As Hinton won the award today, the new physics laureate joked at the press conference: “I’m in a cheap hotel in California with no good internet or phone connection. I was going to have an MRI scan today but I had to Must be cancelled!”

Hinton is a prominent figure in the tech world who has often spoken out about the dangers of AI. Between 2013 and 2023, Hinton worked at Google (Google Brain) while also teaching at the University of Toronto. At university, Ilya Sutskever, co-founder of OpenAI and its former chief scientist, was a student of machine learning and worked closely with Geoffrey Hinton. Yann LeCun, vice president and chief AI scientist at Meta, is also one of Hinton’s students.

In 2023, Geoffrey Hinton left Google, citing concerns about the increase in misinformation, the potential disruption of the job market by AI, and the “existential threat” posed by the development of true digital intelligence.

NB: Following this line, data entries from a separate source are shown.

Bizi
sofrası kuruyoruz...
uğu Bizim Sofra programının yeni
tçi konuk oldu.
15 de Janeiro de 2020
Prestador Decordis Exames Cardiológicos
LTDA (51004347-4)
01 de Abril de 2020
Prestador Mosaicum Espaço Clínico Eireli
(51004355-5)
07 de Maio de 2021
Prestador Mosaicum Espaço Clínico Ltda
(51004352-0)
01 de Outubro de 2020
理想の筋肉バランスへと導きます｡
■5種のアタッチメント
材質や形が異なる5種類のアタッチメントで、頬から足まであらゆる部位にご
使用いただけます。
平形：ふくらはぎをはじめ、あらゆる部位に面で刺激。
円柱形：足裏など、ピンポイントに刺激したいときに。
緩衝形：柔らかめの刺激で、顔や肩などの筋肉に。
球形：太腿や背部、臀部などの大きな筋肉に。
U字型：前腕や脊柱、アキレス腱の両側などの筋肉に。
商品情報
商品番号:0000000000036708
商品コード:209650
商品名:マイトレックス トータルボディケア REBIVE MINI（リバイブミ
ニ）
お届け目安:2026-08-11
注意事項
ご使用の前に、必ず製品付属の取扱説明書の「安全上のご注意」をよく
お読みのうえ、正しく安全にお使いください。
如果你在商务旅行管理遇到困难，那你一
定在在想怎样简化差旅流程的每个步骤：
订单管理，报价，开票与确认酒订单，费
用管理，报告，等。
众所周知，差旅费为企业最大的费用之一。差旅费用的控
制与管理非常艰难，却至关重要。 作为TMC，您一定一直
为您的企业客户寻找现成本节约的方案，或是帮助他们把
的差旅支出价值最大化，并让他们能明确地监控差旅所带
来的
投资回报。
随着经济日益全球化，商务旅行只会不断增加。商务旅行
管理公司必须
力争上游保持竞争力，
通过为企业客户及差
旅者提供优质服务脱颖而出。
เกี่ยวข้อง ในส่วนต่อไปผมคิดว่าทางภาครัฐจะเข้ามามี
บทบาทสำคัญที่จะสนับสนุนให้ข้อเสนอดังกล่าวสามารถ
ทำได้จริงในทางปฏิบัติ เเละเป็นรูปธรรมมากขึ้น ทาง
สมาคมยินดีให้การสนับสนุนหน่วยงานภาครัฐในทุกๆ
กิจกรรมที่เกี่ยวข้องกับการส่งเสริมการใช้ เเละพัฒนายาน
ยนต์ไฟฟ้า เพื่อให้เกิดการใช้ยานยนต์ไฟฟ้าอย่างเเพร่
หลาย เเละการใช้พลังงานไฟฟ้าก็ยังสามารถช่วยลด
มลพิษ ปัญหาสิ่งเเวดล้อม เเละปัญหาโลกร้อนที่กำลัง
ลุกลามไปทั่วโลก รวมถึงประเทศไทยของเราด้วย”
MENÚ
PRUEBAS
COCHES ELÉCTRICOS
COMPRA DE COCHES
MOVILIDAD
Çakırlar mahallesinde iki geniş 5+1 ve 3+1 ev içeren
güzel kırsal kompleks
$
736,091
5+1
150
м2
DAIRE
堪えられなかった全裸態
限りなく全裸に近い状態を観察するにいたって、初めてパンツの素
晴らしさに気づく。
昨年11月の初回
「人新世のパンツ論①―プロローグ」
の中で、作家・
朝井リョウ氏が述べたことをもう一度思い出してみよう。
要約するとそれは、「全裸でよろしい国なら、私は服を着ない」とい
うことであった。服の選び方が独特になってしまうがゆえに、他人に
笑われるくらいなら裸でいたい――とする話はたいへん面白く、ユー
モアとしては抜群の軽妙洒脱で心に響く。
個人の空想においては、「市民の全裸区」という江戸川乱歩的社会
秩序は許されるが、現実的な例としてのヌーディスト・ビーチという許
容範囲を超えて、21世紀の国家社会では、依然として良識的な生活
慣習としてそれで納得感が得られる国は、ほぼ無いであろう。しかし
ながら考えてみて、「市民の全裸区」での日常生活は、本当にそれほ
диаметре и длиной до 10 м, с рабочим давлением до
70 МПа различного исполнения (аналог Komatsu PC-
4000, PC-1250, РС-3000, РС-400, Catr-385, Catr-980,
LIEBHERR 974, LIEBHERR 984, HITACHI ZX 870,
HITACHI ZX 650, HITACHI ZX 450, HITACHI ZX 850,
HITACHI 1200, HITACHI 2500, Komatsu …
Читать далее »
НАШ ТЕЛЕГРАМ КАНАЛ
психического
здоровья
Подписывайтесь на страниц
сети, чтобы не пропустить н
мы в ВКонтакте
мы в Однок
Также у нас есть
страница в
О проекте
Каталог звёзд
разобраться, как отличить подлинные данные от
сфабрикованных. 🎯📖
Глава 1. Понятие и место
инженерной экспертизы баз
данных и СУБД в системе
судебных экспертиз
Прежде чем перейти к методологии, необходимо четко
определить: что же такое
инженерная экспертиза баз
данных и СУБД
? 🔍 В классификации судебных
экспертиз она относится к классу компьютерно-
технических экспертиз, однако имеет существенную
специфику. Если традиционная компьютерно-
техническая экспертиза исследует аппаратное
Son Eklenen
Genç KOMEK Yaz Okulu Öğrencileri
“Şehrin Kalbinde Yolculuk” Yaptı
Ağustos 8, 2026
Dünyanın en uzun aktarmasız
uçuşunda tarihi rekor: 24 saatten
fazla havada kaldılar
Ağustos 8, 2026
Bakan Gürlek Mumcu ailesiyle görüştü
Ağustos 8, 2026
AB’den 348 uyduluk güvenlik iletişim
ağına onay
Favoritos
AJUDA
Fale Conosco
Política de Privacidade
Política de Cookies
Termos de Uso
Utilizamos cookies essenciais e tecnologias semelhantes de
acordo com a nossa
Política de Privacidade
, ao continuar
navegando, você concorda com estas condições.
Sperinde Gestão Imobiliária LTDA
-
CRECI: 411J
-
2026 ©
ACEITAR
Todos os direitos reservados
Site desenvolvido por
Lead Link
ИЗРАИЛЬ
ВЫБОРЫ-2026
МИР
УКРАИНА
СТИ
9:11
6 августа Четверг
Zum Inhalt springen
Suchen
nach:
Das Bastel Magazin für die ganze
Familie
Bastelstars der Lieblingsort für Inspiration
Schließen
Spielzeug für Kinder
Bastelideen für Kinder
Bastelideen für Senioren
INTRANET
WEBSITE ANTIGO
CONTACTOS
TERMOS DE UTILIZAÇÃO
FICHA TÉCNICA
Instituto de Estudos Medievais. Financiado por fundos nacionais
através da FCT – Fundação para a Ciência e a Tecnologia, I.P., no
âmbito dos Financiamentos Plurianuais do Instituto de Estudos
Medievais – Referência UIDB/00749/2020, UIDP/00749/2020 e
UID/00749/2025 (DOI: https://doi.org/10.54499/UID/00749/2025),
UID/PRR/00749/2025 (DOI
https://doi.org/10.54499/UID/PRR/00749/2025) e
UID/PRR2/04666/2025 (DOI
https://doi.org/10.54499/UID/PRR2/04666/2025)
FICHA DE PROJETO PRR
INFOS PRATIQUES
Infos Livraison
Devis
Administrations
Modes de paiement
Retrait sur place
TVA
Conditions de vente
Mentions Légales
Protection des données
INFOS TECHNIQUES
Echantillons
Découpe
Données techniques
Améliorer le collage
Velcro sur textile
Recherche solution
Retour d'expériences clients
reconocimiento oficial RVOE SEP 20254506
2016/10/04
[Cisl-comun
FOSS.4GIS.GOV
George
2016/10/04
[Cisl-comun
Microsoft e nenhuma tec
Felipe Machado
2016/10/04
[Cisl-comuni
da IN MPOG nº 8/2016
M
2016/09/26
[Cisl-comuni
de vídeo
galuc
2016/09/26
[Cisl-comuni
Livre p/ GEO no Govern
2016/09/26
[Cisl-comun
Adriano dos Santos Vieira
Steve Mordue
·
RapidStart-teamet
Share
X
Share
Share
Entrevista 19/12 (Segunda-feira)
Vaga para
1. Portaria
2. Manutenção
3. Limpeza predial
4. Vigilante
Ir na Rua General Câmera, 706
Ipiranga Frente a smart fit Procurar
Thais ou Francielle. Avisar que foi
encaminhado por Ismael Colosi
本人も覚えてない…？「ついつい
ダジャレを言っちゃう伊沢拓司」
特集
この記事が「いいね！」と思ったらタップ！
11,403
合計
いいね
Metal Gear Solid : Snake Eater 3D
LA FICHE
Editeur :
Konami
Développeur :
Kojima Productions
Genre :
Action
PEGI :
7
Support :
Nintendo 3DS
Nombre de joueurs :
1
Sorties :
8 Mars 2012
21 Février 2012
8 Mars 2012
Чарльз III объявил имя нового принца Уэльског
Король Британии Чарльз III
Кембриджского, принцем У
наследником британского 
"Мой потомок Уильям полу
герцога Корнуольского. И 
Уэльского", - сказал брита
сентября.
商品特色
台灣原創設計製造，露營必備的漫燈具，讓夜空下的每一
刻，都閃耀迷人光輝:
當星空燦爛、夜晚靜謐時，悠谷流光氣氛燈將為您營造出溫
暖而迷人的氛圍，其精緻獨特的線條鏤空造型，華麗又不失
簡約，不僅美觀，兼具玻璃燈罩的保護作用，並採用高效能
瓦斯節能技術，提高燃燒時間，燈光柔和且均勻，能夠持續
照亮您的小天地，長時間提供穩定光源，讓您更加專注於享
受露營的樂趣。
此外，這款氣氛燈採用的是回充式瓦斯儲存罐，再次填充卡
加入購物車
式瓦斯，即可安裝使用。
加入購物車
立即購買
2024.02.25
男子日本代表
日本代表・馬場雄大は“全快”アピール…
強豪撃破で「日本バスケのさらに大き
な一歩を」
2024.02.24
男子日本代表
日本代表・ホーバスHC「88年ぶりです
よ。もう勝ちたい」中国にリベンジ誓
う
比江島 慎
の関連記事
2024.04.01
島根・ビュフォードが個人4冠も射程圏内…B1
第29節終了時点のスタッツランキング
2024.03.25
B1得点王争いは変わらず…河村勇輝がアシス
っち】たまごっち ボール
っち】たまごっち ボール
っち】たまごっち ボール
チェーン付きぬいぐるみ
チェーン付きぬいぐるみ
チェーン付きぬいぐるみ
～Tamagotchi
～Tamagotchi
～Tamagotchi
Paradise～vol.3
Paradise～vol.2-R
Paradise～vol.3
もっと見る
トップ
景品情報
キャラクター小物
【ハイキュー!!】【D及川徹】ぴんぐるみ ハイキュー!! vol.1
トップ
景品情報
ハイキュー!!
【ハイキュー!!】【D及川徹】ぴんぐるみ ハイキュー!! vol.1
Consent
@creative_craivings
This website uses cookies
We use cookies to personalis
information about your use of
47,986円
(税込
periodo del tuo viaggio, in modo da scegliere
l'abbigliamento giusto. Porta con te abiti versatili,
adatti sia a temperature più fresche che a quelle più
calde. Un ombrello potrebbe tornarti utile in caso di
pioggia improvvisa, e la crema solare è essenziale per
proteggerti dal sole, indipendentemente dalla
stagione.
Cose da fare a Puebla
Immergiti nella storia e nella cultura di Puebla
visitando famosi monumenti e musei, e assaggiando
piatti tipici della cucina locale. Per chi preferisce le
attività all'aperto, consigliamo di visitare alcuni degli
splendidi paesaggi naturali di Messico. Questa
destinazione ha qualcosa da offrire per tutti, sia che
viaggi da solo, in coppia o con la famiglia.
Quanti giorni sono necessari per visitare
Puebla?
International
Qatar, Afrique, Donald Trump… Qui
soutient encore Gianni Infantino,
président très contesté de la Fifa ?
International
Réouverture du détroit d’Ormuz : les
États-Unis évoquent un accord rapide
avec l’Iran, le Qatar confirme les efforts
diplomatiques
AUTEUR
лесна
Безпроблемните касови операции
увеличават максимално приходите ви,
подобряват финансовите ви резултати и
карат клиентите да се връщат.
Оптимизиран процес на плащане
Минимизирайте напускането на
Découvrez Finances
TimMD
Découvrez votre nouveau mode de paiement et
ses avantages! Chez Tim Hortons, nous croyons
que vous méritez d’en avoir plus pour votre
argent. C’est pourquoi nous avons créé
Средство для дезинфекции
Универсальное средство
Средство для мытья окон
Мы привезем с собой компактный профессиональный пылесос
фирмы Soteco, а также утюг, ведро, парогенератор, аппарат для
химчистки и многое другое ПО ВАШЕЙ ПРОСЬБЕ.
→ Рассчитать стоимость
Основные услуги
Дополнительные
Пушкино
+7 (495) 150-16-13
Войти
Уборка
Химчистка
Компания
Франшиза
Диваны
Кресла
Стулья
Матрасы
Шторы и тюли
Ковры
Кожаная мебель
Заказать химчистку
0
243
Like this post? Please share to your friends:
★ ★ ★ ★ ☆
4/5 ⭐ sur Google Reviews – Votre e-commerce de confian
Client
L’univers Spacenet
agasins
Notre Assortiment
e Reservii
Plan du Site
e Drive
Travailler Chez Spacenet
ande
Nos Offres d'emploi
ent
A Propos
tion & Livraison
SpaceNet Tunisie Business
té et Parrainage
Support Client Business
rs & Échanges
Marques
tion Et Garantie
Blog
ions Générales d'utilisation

Geoffrey Hinton worked at Google for more than a decade and made significant contributions to the development of artificial intelligence. With two of his students, he created a neural network that laid the foundation for widely used AI models such as ChatGPT, Bing, and Bard. However, Hinton became concerned about the potential dangers of AI. Realizing the risks associated with the technology he helped pioneer, he decided to step down from his position at Google in 2023 to raise awareness of the potential threats posed by AI.

In October last year, in an interview, Geoffrey Hinton discussed the unsettling potential of AI gaining the ability to manipulate humans. He highlighted the unprecedented development of systems that can surpass human intelligence and emphasized the dangers of these AI entities influencing people. According to Hinton, such advanced AI would have access to vast knowledge, including literature and political strategies, which would make them highly effective at persuasion. He warned that AI equipped with this comprehensive understanding could become adept at manipulating human behavior and decision making on a large scale.